> [WHAT IS BEING ASKED] From the records below, please return each line that holds the word "pixels".

> [SUPPLIED INFORMATION]

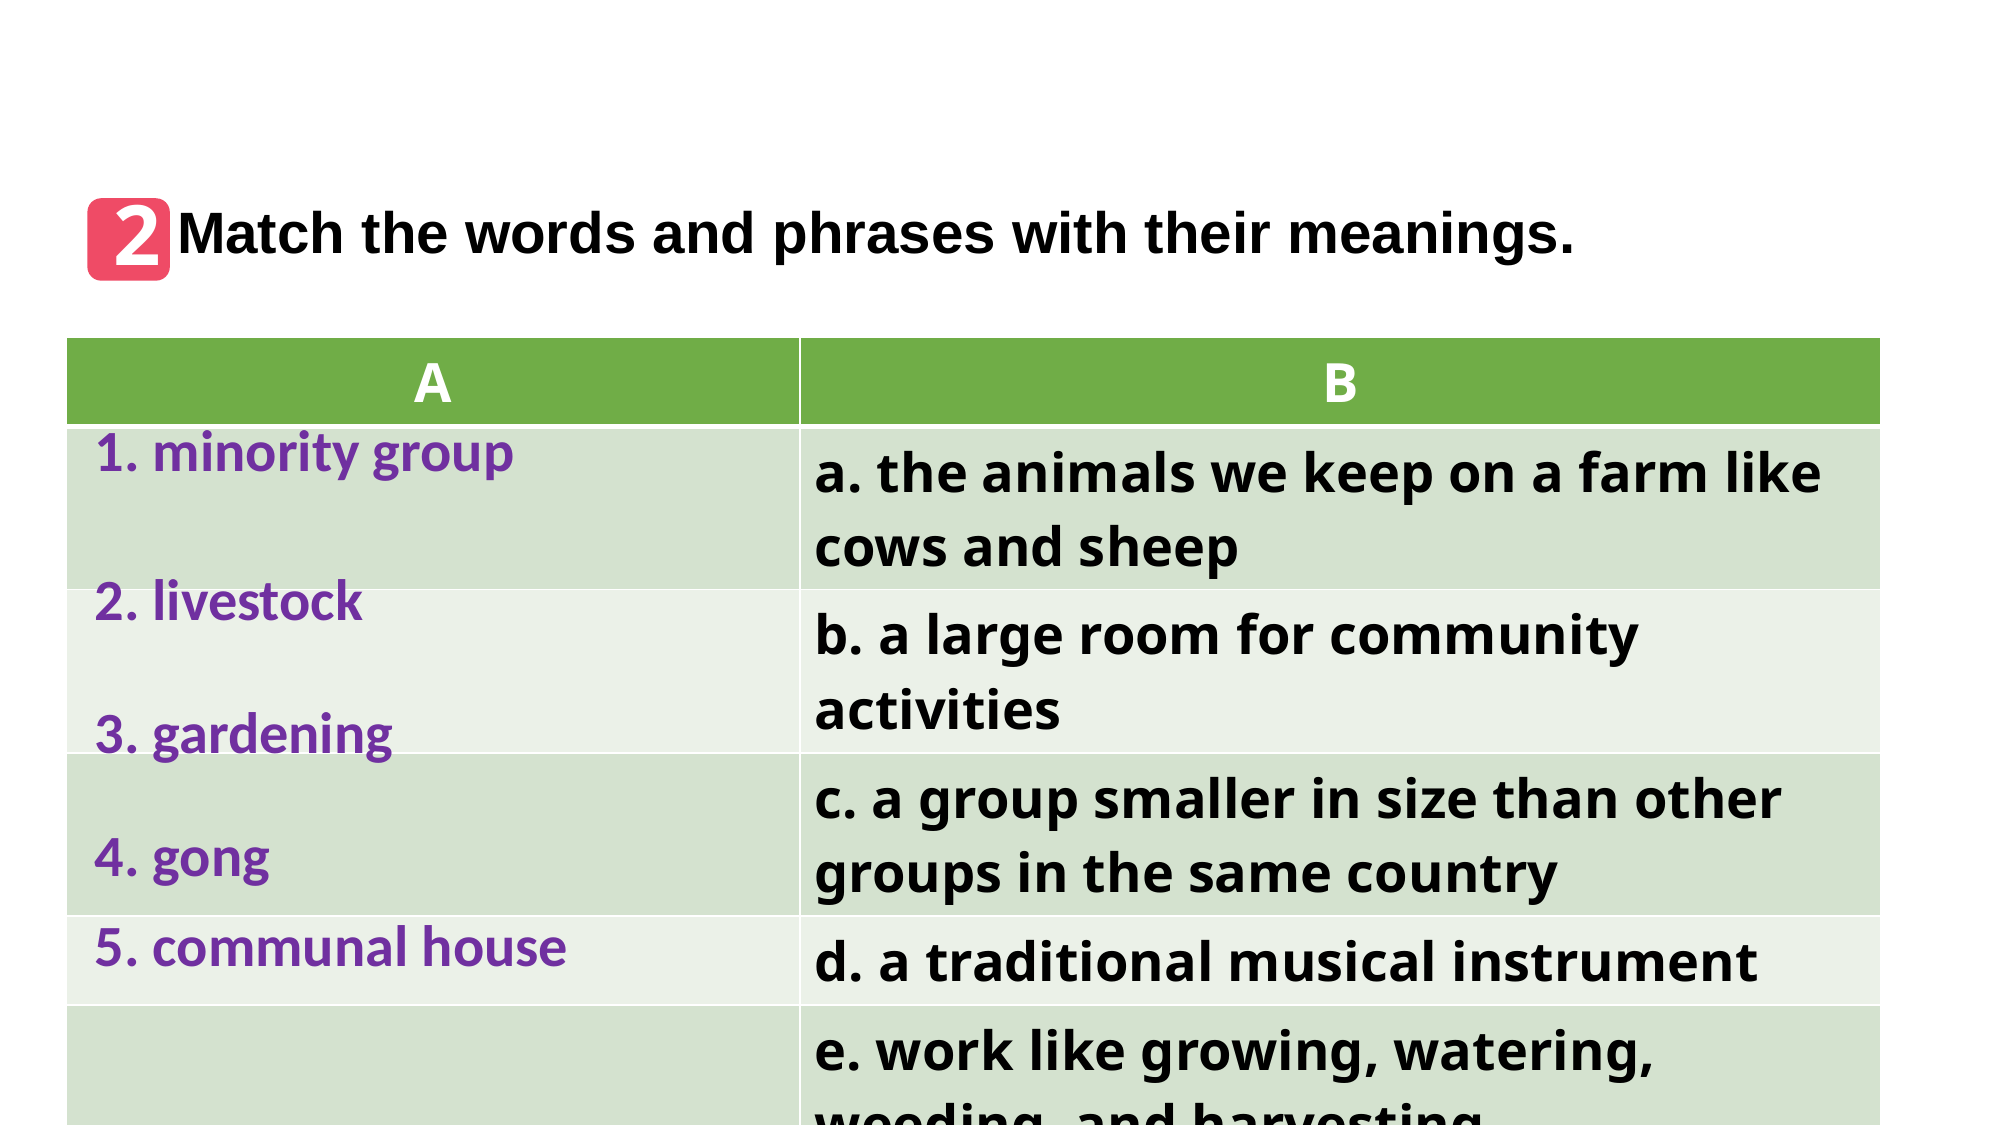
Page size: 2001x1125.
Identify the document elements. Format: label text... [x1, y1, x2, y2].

table_cell [67, 754, 799, 915]
text_box 3. gardening [79, 688, 540, 773]
text_box 2. livestock [79, 554, 540, 640]
table_header B [801, 338, 1880, 424]
text_box Match the words and phrases with their meanings. [164, 187, 1659, 273]
table_cell c. a group smaller in size than other groups in the same country [801, 754, 1880, 915]
text_box 5. communal house [79, 900, 641, 986]
table_cell b. a large room for community activities [801, 590, 1880, 752]
table_cell d. a traditional musical instrument [801, 917, 1880, 1004]
table_cell [67, 590, 799, 752]
text_box 2 [98, 174, 164, 290]
text_box [86, 197, 98, 282]
table_cell [67, 1006, 799, 1125]
text_box [164, 199, 171, 280]
table_cell e. work like growing, watering, weeding, and harvesting [801, 1006, 1880, 1125]
text_box 1. minority group [79, 406, 540, 491]
table_header A [67, 338, 799, 424]
table_cell [67, 917, 799, 1004]
table_cell a. the animals we keep on a farm like cows and sheep [801, 429, 1880, 589]
text_box 4. gong [79, 811, 540, 896]
table_cell [67, 429, 799, 589]
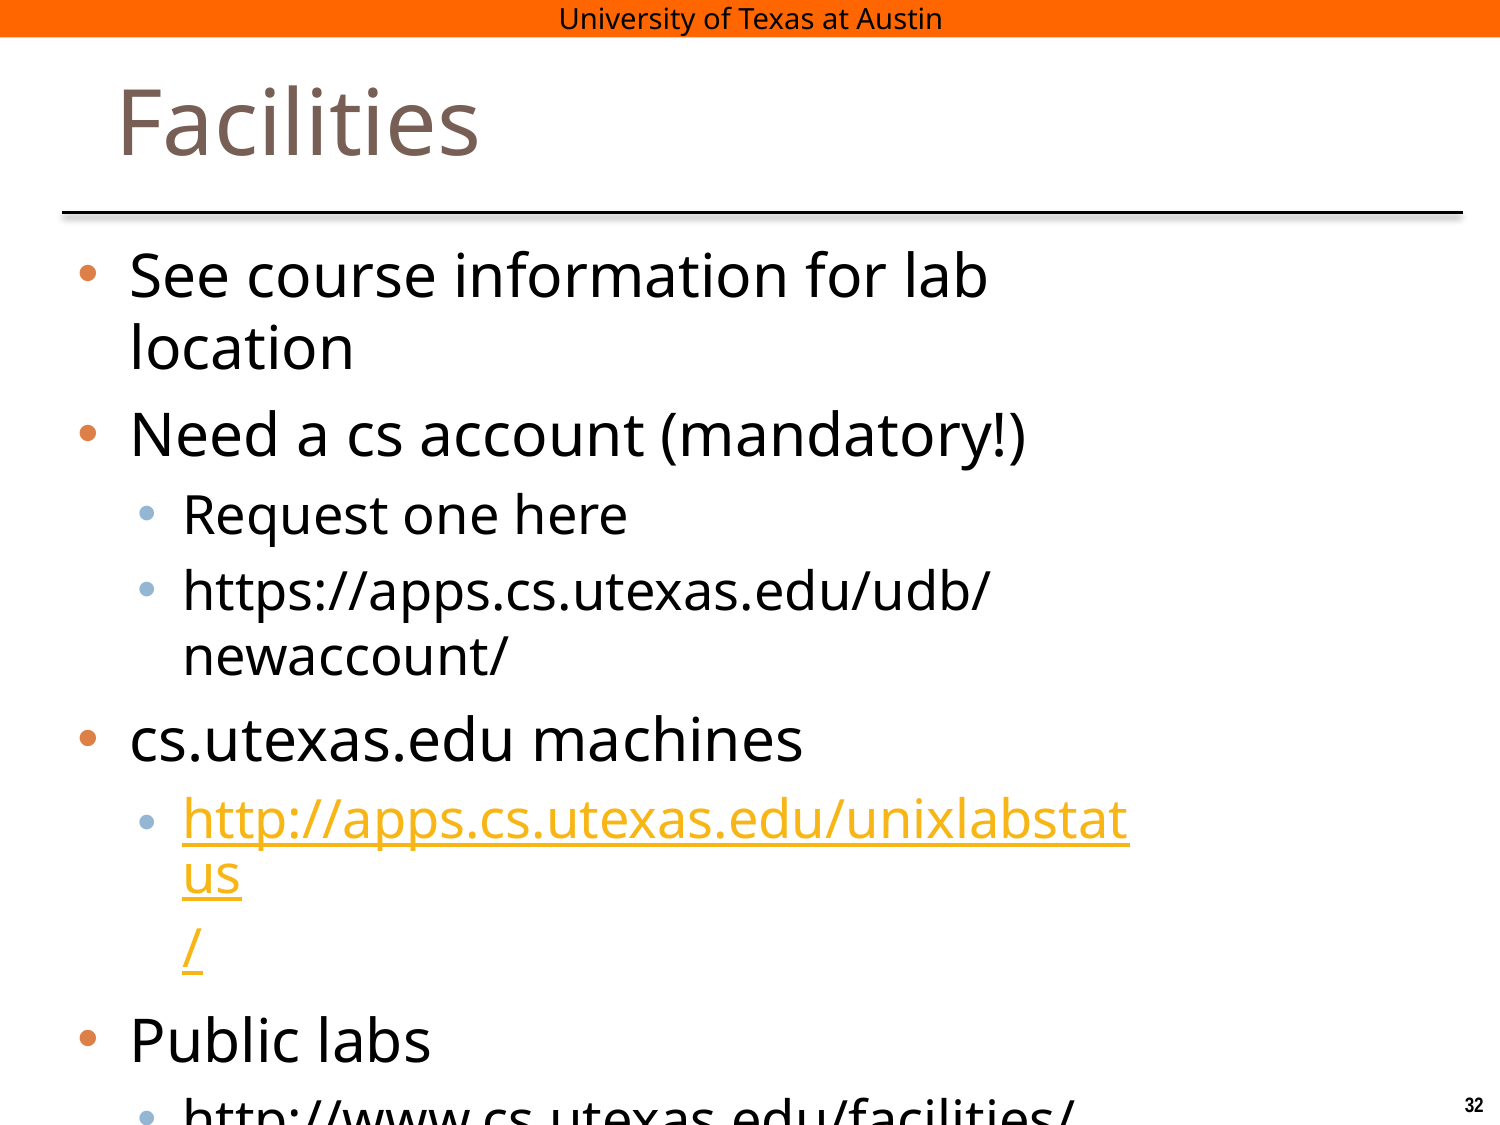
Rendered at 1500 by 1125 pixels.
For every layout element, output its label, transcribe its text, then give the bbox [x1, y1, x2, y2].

list See course information for lab location Need a cs account (mandatory!) Request one here https://apps.cs.utexas.edu/udb/newaccount/ cs.utexas.edu machines http://apps.cs.utexas.edu/unixlabstatus/ Public labs http://www.cs.utexas.edu/facilities/public-labs [62, 229, 1178, 1121]
title Facilities [100, 37, 1438, 200]
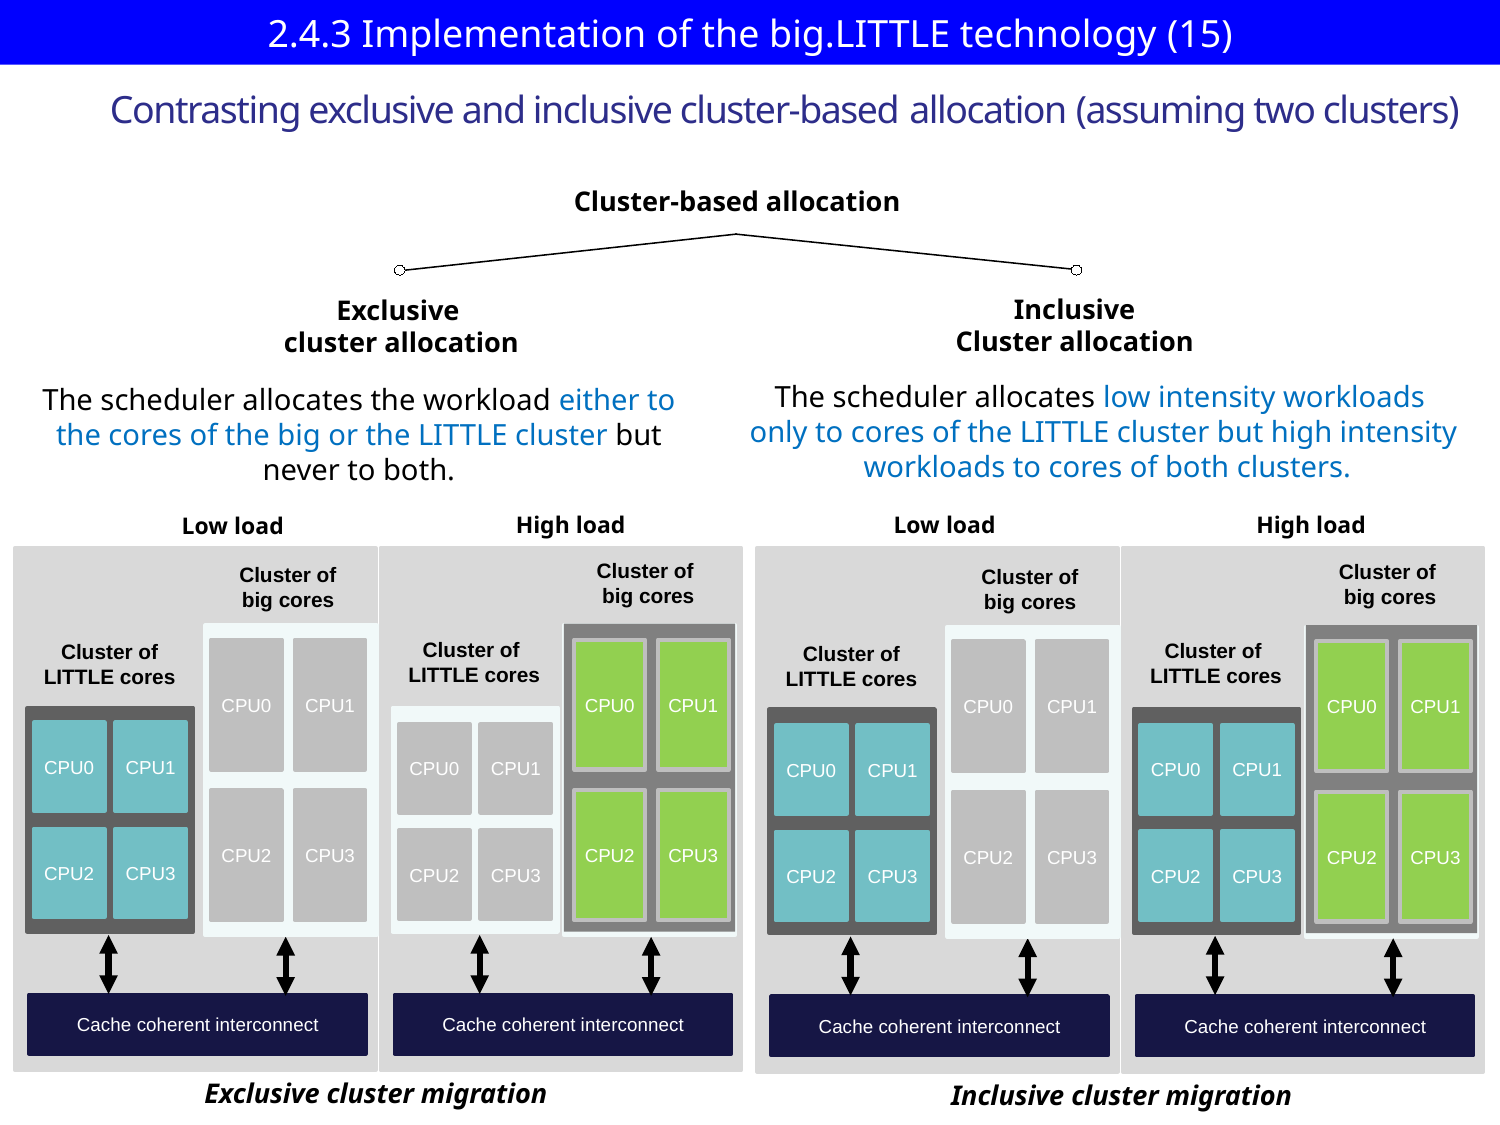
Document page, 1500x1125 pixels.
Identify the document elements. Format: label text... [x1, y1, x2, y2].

text_box The scheduler allocates low intensity workloads only to cores of the LITTLE cluster but high intensity workloads to cores of both clusters. [734, 371, 1473, 492]
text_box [404, 233, 733, 271]
text_box Exclusive cluster allocation [126, 285, 677, 366]
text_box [757, 503, 1484, 1120]
text_box Cluster-based allocation [558, 176, 916, 224]
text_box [734, 233, 1083, 271]
text_box Inclusive Cluster allocation [796, 284, 1353, 365]
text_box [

> [WRITTEN ANSWER]
Rendered at 1500 by 1125 pixels.
Document page, 1500x1125 pixels.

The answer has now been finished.